DOCUMENT EXTRACT section start

You may need to define some custom lock. You can define it in one project folder:

# lib/locks/my_custom_lock.rb
module Locks
  class MyCustomLock < SidekiqUniqueJobs::Lock::BaseLock
    def execute
      # Do something ...
    end
  end
end

You can refer on all the locks defined in lib/sidekiq_unique_jobs/lock/*.rb.

In order to make it available, you should call in your project startup:

(For rails application config/initializers/sidekiq_unique_jobs.rb or other projects, wherever you prefer)

SidekiqUniqueJobs.configure do |config|
  config.add_lock :my_custom_lock, Locks::MyCustomLock
end

And then you can use it in the jobs definition:

sidekiq_options lock: :my_custom_lock, on_conflict: :log

Please not that if you try to override a default lock, an ArgumentError will be raised.

Conflict Strategy

Decides how we handle conflict. We can either reject the job to the dead queue or reschedule it. Both are useful for jobs that absolutely need to run and have been configured to use the lock WhileExecuting that is used only by the sidekiq server process.

Furthermore, log can be be used with the lock UntilExecuted and UntilExpired. Now we write a log entry saying the job could not be pushed because it is a duplicate of another job with the same arguments.

It is possible for locks to have different conflict strategy for the client and server. This is useful for :until_and_while_executing.

sidekiq_options lock: :until_and_while_executing,
                on_conflict: { client: :log, server: :reject }

log

sidekiq_options on_conflict: :log

This strategy is intended to be used with UntilExecuted and UntilExpired. It will log a line that this job is a duplicate of another.

raise

sidekiq_options on_conflict: :raise

This strategy is intended to be used with WhileExecuting. Basically it will allow us to let the server process crash with a specific error message and be retried without messing up the Sidekiq stats.

reject

sidekiq_options on_conflict: :reject

This strategy is intended to be used with WhileExecuting and will push the job to the dead queue on conflict.

replace

sidekiq_options on_conflict: :replace

This strategy is intended to be used with client locks like UntilExecuted. It will delete any existing job for these arguments from retry, schedule and queue and retry the lock again.

This is slightly dangerous and should probably only be used for jobs that are always scheduled in the future. Currently only attempting to retry one time.

reschedule

sidekiq_options on_conflict: :reschedule

This strategy is intended to be used with WhileExecuting and will delay the job to be tried again in 5 seconds. This will mess up the sidekiq stats but will prevent exceptions from being logged and confuse your sysadmins.

Custom Strategies

You may need to define some custom strategy. You can define it in one project folder:

# lib/strategies/my_custom_strategy.rb
module Strategies
  class MyCustomStrategy < SidekiqUniqueJobs::OnConflict::Strategy
    def call
      # Do something ...
    end
  end
end

You can refer to all the strategies defined in lib/sidekiq_unique_jobs/on_conflict.

In order to make it available, you should call in your project startup:

(For rails application config/initializers/sidekiq_unique_jobs.rb for other projects, wherever you prefer)

DOCUMENT EXTRACT section end

INSTRUCTIONS
**a)** In the excerpt on Sidekiq unique-job locks and conflict strategies, how long does the reschedule strategy delay a job before it is tried again?
**b)** Resume the excerpt on Sidekiq unique-job locks and conflict strategies, starting immediately after its final sentence.

DATASET section start

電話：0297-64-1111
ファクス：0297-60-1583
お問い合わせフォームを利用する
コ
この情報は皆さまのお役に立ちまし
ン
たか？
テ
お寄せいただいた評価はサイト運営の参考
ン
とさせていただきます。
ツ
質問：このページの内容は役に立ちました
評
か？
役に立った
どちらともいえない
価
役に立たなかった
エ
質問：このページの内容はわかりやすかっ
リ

DATASET section end

ANSWERS TO EACH TASK
**a)** Five seconds.

**b)**
SidekiqUniqueJobs.configure do |config|
  config.add_strategy :my_custom_strategy, Strategies::MyCustomStrategy
end

And then you can use it in the jobs definition:

sidekiq_options lock: :while_executing, on_conflict: :my_custom_strategy

Please not that if you try to override a default lock, an ArgumentError will be raised.

3 Cleanup Dead Locks

For sidekiq versions < 5.1 a sidekiq_retries_exhausted block is required per worker class. This is deprecated in Sidekiq 6.0

class MyWorker
  sidekiq_retries_exhausted do |msg, _ex|
    digest = msg['lock_digest']
    SidekiqUniqueJobs::Digests.new.delete_by_digest(digest) if digest
  end
end

Starting in v5.1, Sidekiq can also fire a global callback when a job dies: In version 7, this is handled automatically for you. You don't need to add a death handler, if you configure v7 like in Add the middleware you don't have to worry about the below.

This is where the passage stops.